INDIANAPOLIS, Ind. – Senior writer John Oehser examines Jaguars Head Coach Urban Meyer's press conference following a 23-17 loss to the Indianapolis Colts at Lucas Oil Stadium in Indianapolis, Ind., Sunday
1. Meyer's belief overall remains strong. Meyer wasn't happy with much Sunday, particularly offensively – and he didn't talk too positively about a seventh loss in nine games. "Enough with the almost, almost, almost," he said. "When we figure that out, that's when you win." But he made clear he liked how the Jaguars responded to adversity Sunday, rallying from a 17-0 first-quarter deficit with a second strong defensive performance in as many games. The Jaguars cut the deficit to 20-17 early in the fourth quarter and took possession trailing 23-17 with just over two minutes remaining. "We'll see how we show up next week against San Francisco in front of our own crowd," he said. "I hate to say this, because I usually try not to when you lose, but that second half where they're on the road against a very good team, they played their tails off … It wasn't pretty, but they could have sucked their thumb and left after the second quarter like you see some teams do, but they didn't do that. So, I hate to use word the word 'proud,' but I am."

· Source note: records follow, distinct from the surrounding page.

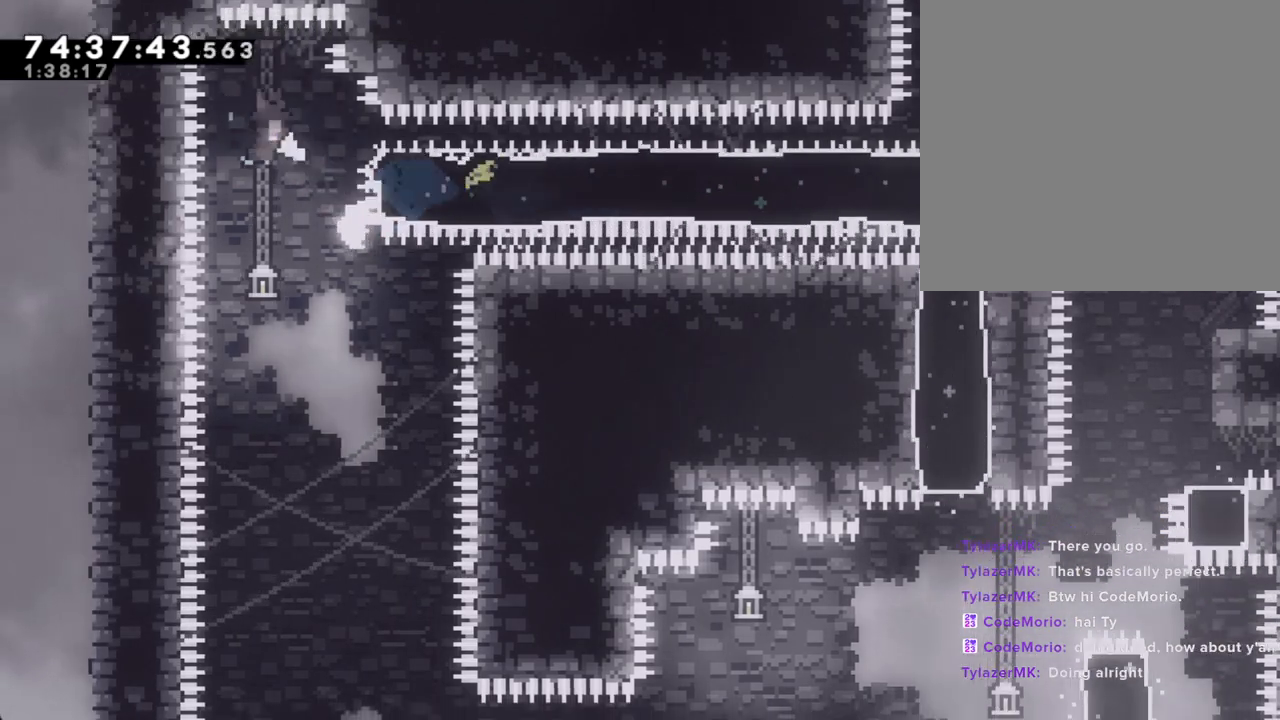
{"buttons": [], "left_stick": "right", "right_stick": "center", "events": [[385, "A", "up"]]}
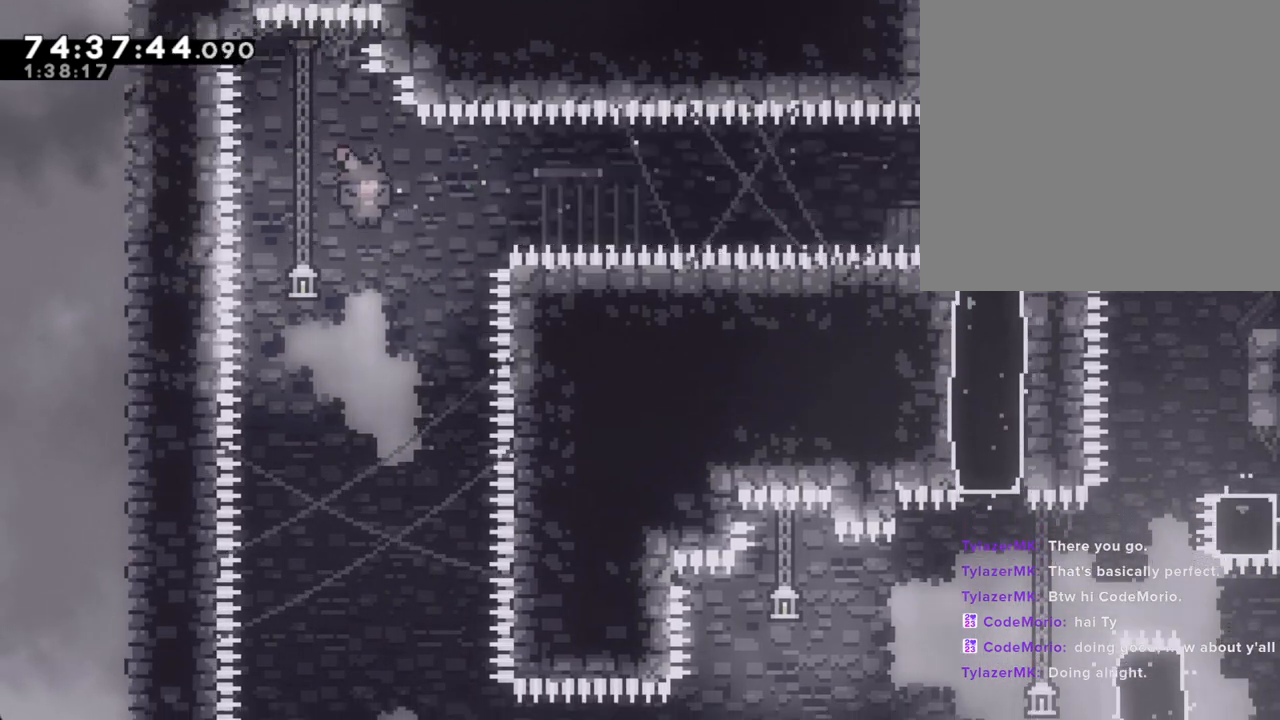
{"buttons": [], "left_stick": "center", "right_stick": "center", "events": [[33, "left_stick", "center"], [368, "left_stick", "right"], [502, "left_stick", "center"]]}
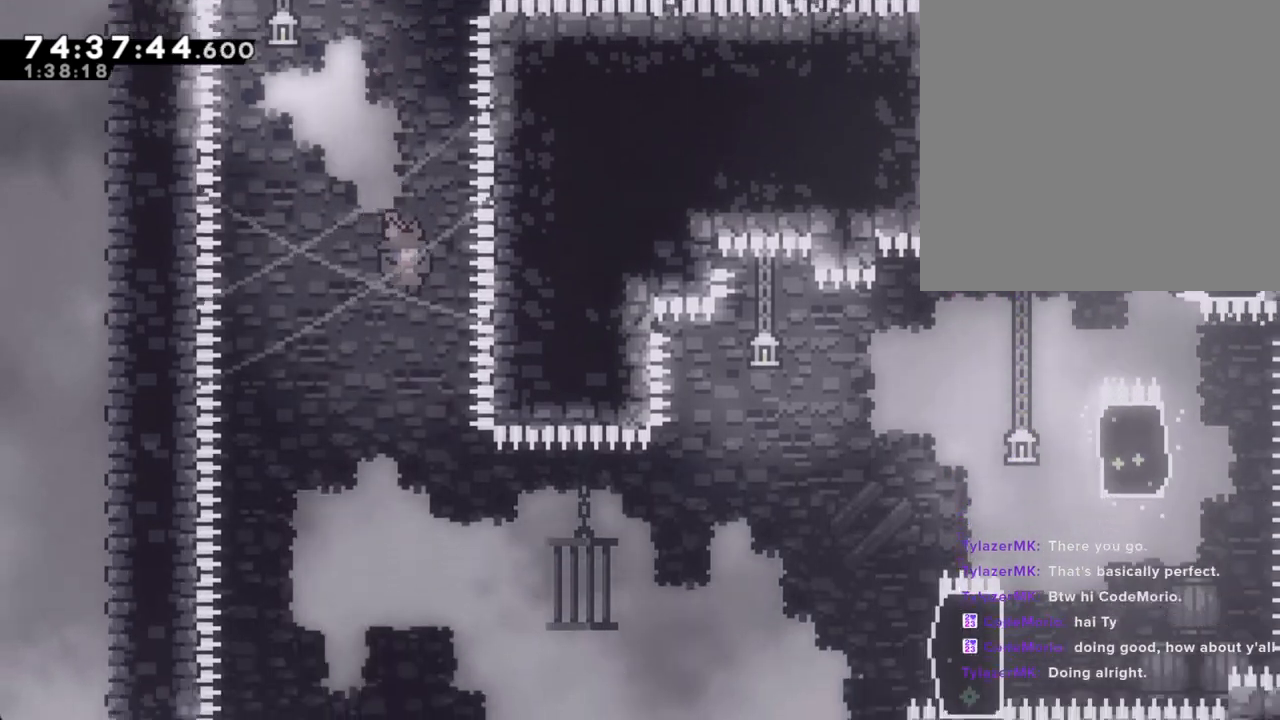
{"buttons": [], "left_stick": "right", "right_stick": "center", "events": [[101, "left_stick", "right"]]}
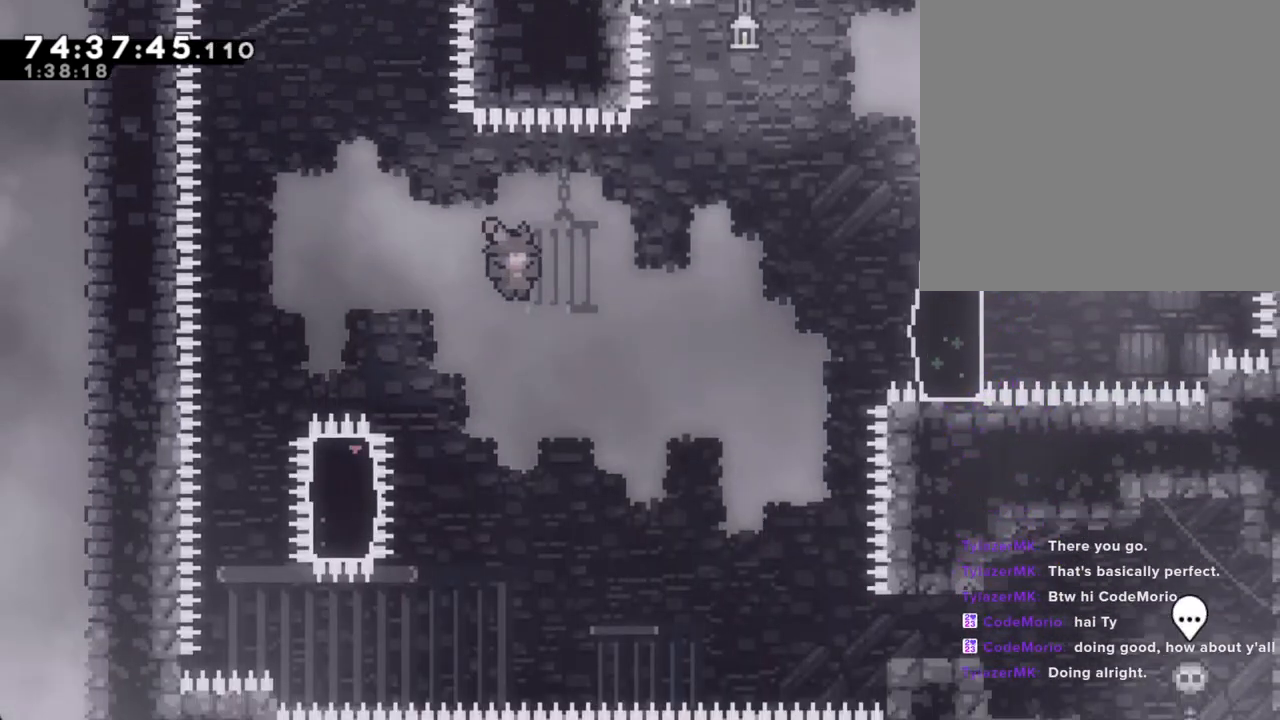
{"buttons": [], "left_stick": "right", "right_stick": "center", "events": []}
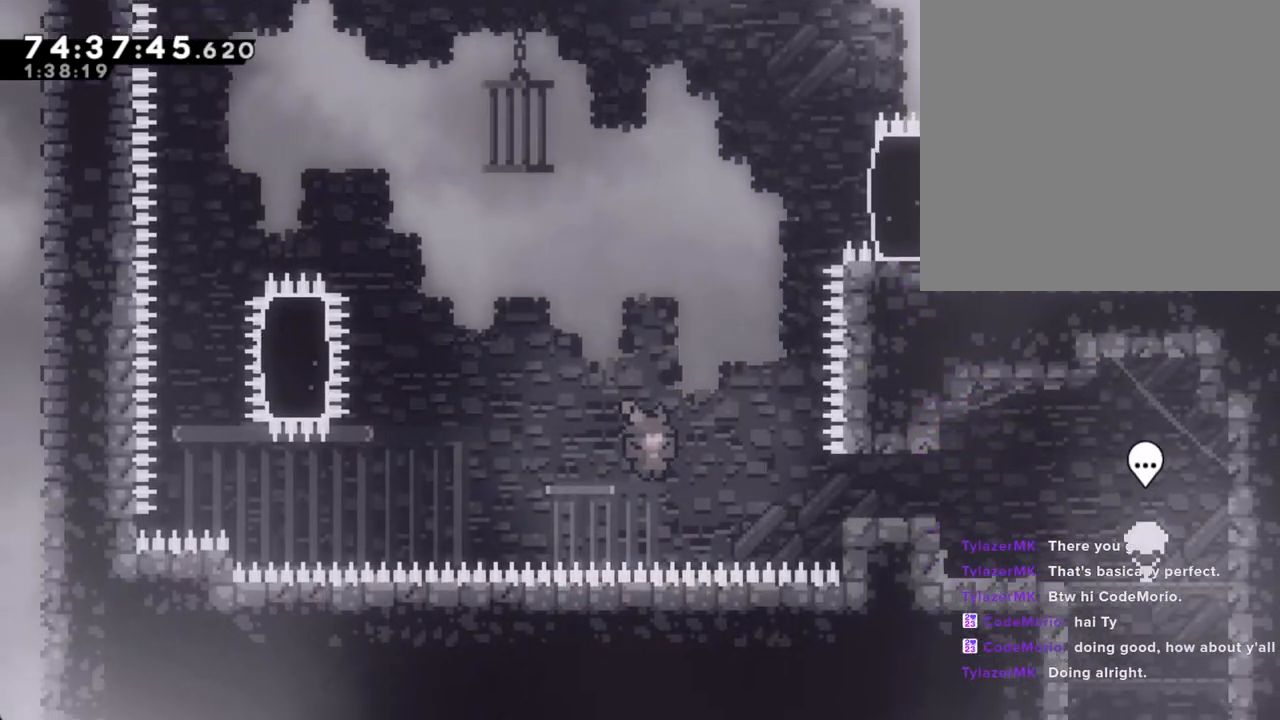
{"buttons": [], "left_stick": "center", "right_stick": "center", "events": [[50, "X", "down"], [201, "X", "up"], [351, "left_stick", "center"]]}
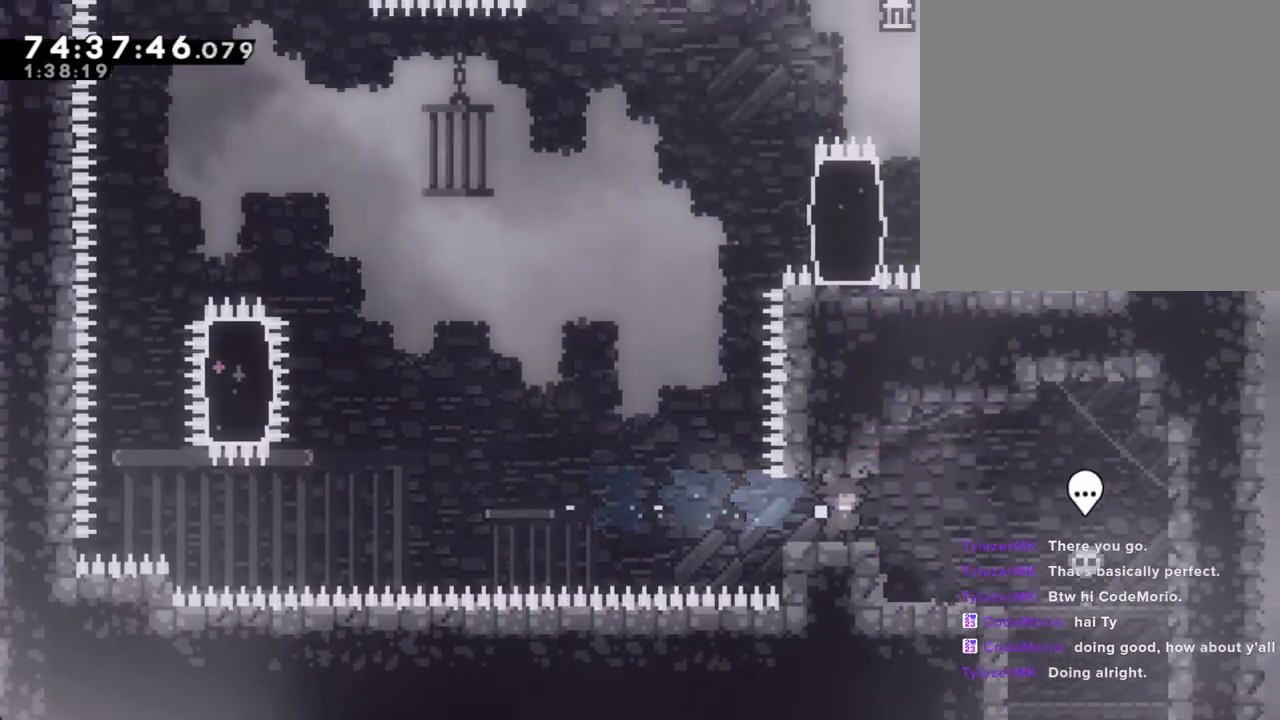
{"buttons": ["A"], "left_stick": "left", "right_stick": "center"}
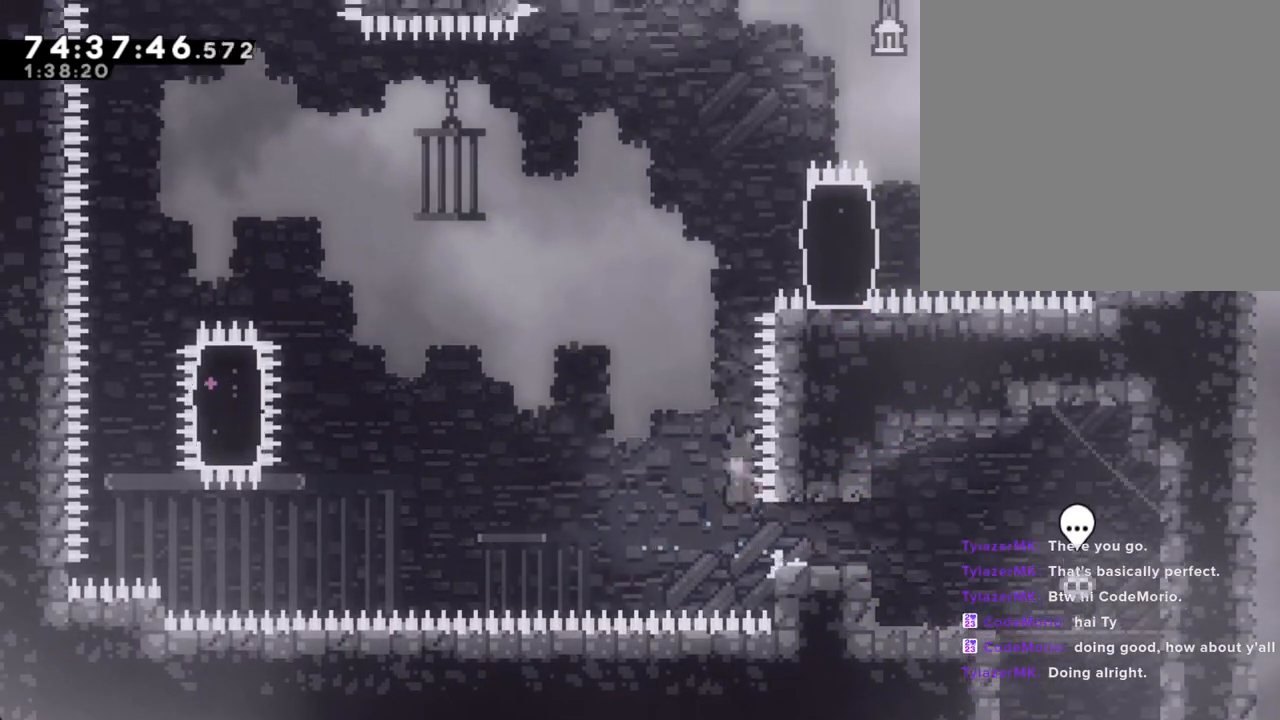
{"buttons": ["X"], "left_stick": "up-right", "right_stick": "center", "events": [[67, "A", "up"], [67, "left_stick", "up"], [134, "X", "down"], [335, "left_stick", "up-right"]]}
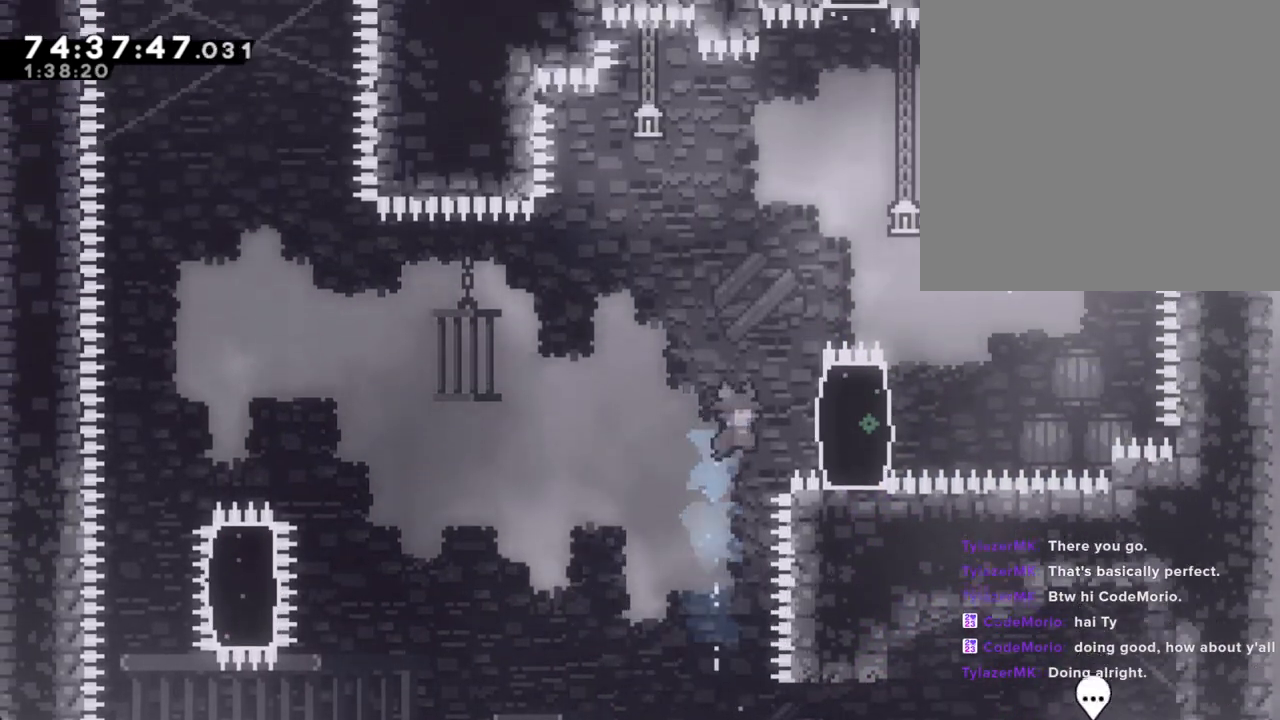
{"buttons": ["R2"], "left_stick": "up", "right_stick": "center", "events": [[16, "X", "up"], [100, "R2", "down"], [184, "left_stick", "up"]]}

2. The margin remains thin. Meyer this week summed up the season to date: "The best version of us is pretty good. The bad version of us is really bad." After numerous mistakes Sunday, he was asked if he was concerned mistakes were the team's identity. "No, because I've seen when we played at a high level," he said. "I just have a stronger belief that we're fragile. You can't make a mistake, but I'm not sure who in the NFL can." Meyer said while he didn't have positive thoughts trailing 17-0, he said he was impressed with the effort after that. "Sure enough, they come roaring back and the sideline was phenomenal," he said. "[Linebacker] Myles Jack was out his mind and playing like it. So did [defenders] Josh Allen, Malcom Brown and "Ray J" (Rayshawn Jenkins), but no … we're not just saying that (mistakes) is who we are because I don't believe that's who we are."
3. Meyer is honest when it comes to the offense. Meyer was frank assessing much of the offense Sunday. "It was awful," he said, particularly focusing on a first half in which the Jaguars went three-and-out on six of the first seven possessions – with the exception being a drive that ended with a 66-yard touchdown run by wide receiver Jamal Agnew. "It was an accumulation of errors," he said. In the same answer, Meyer said the offense continued to fight and discussed the total team effort that allowed the Jaguars to make it 20-17 – and to have a chance to win on the game's final drive. "They responded," Meyer said. "They came back. The one thing about that locker room is they fight for each other; they care about each other." The Jaguars' offense finished with 331 yards and has scored 33 points in three games. "I saw what you saw," Meyer said. "Out of sync is probably not a strong enough word or description. But then in the second half you came down with the ball in your hand and a chance to go win it. I'll focus on getting things fixed, but I'll focus on the relationship in the locker room we're dealing with right now."
4. Meyer's belief in Lawrence remains strong. Rookie quarterback Trevor Lawrence was a major topic following Sunday's loss. He completed 16 of 35 passes for 162 yards and no touchdowns with no interceptions – with Lawrence afterward discussing the need for better accuracy, after at least five drops. Meyer made clear Sunday the offensive issues aren't all Lawrence. "I think it's the transition from college to pro," Meyer said. "I've heard that forever from some of the players I've coached and from other guys, but you'll continue to hear this as long as I'm around: When a quarterback plays great, everyone else around him plays great and when the quarterback really struggles you can find it everywhere. Three holding penalties or a position had three or four penalties, what is that? That's not the quarterback, but it's cumulative and he's the quarterback. So, when the offense is playing great it's because their quarterback and everyone around them is playing great; when they struggle, everyone around them struggles."
5. Missed opportunities hurt. The Jaguars missed multiple opportunities Sunday. Particularly bothersome to Meyer were three second-quarter drives that began on the Jaguars' 38-, 37- and 43-yard lines. The Jaguars gained 28 yards on the drives. They were all three-and-out possessions and ended in punts. Meyer: "The most disappointing part of the whole day was, to me, when our defense, you know the whole playing to win and that field position chart we live by? We were living by it exactly, we were punting the ball down in there, holding them, getting the ball back at about the 40-yard line and we didn't do anything with it. That's a problem."